In regression, linear models are of the form: $$y_i = \pmb z_i^T \pmb\beta_i + \epsilon_i$$
Or we can write this in a more general form with vectors and a design matrix:
$$\pmb y = \pmb Z \pmb \beta + \pmb \epsilon$$
For example, take $\pmb y = \begin{pmatrix}y_1\\y_2\\y_3\\\end{pmatrix}$, $\pmb\beta = \begin{pmatrix}a\\b\\c\\\end{pmatrix}$, $\pmb \epsilon= \begin{pmatrix}\epsilon_1\\\epsilon_2\\\epsilon_3\\\end{pmatrix}$ and $\pmb Z = \begin{pmatrix}1&x_1&x_1^2\\1&x_2&x_2^2\\1&x_3&x_3^2\\\end{pmatrix}$
Then the linear model looks like this:
$$\begin{pmatrix}y_1\\y_2\\y_3\\\end{pmatrix}=\begin{pmatrix}1&x_1&x_1^2\\1&x_2&x_2^2\\1&x_3&x_3^2\\\end{pmatrix}\begin{pmatrix}a\\b\\c\\\end{pmatrix} + \begin{pmatrix}\epsilon_1\\\epsilon_2\\\epsilon_3\\\end{pmatrix}$$
Focusing on $\begin{pmatrix}1&x_1&x_1^2\\1&x_2&x_2^2\\1&x_3&x_3^2\\\end{pmatrix}\begin{pmatrix}a\\b\\c\\\end{pmatrix}$ in particular, how can we interpret what these matrices and vectors are doing? For instance, under the visual interpretation of matrix-vector multiplication, $\pmb Z$ is transforming the parameter vector $\pmb \beta$. However, I'm not sure why this interpretation of a linear model would be helpful? Is it better to interpret these matrices and vectors from a more "data structure" perspective? As in, they're just arrays for conveniently storing values.
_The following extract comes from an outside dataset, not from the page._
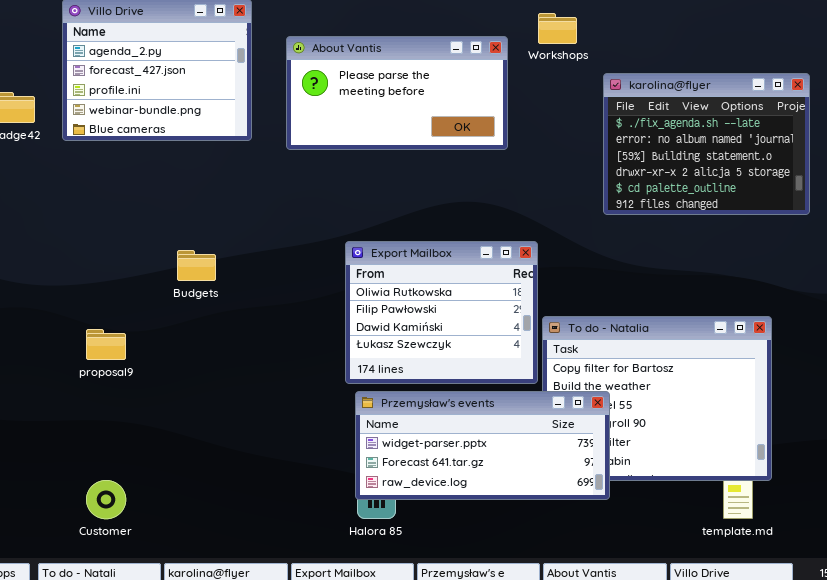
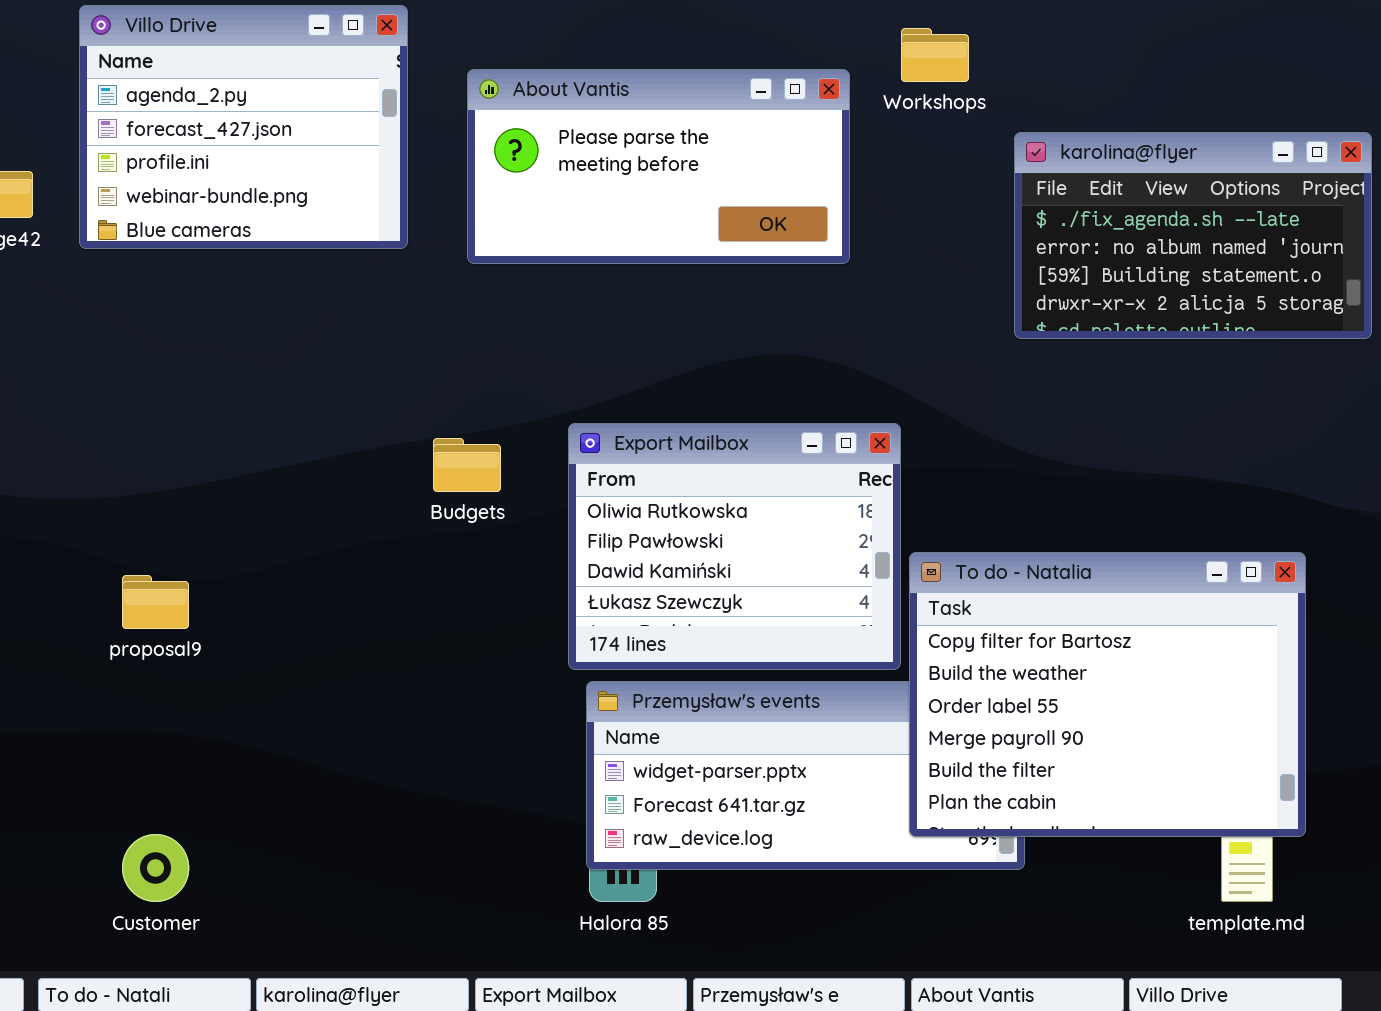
karolina@flyer: [603,73,810,215] -> [1014,132,1372,339], resized
Budgets: [177,250,216,281] -> [433,438,501,492], moved
To do - Natalia: [542,316,772,481] -> [909,552,1306,837], raised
The idea of linear regression is to predict a value of $y$ based on a vector of observed explanatory variables $Z=(z_1,z_2,\ldots)$. To fit this regression, i.e., determine the coefficients $\beta_j$ for each $z_j$, you have multiple observations - these are the rows in the data matrices ($y$ and $Z$).
Once you fitted the regression, i.e., obtained a vector $\beta$, you can predict the value of a new observation $y_i$ based only on the vector of its explanatory variables $Z_i$. This prediction is $$\hat{y}_i=\beta_1z_{1i}+\beta_2 z_{2i}+\ldots+\beta_nz_{ni}.$$
This is what your above matrix multiplication does, except it replaces the predicted value $\hat{y}_i$ with the actually observed value $y_i$ and adds an error $\epsilon_i=y_i-\hat{y}_i$ to account for the difference between the observed and predicted outcome $y_i$.
The matrix representation does this for every observation, i.e., every row, so that for $m$ observations you have $m$ equations of this kind. This is the main difference between the single equation $$y_i = \pmb z_i^T \pmb\beta_i + \epsilon_i$$ and the matrix representation $$\pmb y = \pmb Z \pmb \beta + \pmb \epsilon.$$ They are the same if you would add "$\forall i$" to the single equation, resulting in the same system of linear equations. This is how the single equation is intended, but custom is to leave the "$\forall i$" implicit (or people are just too lazy).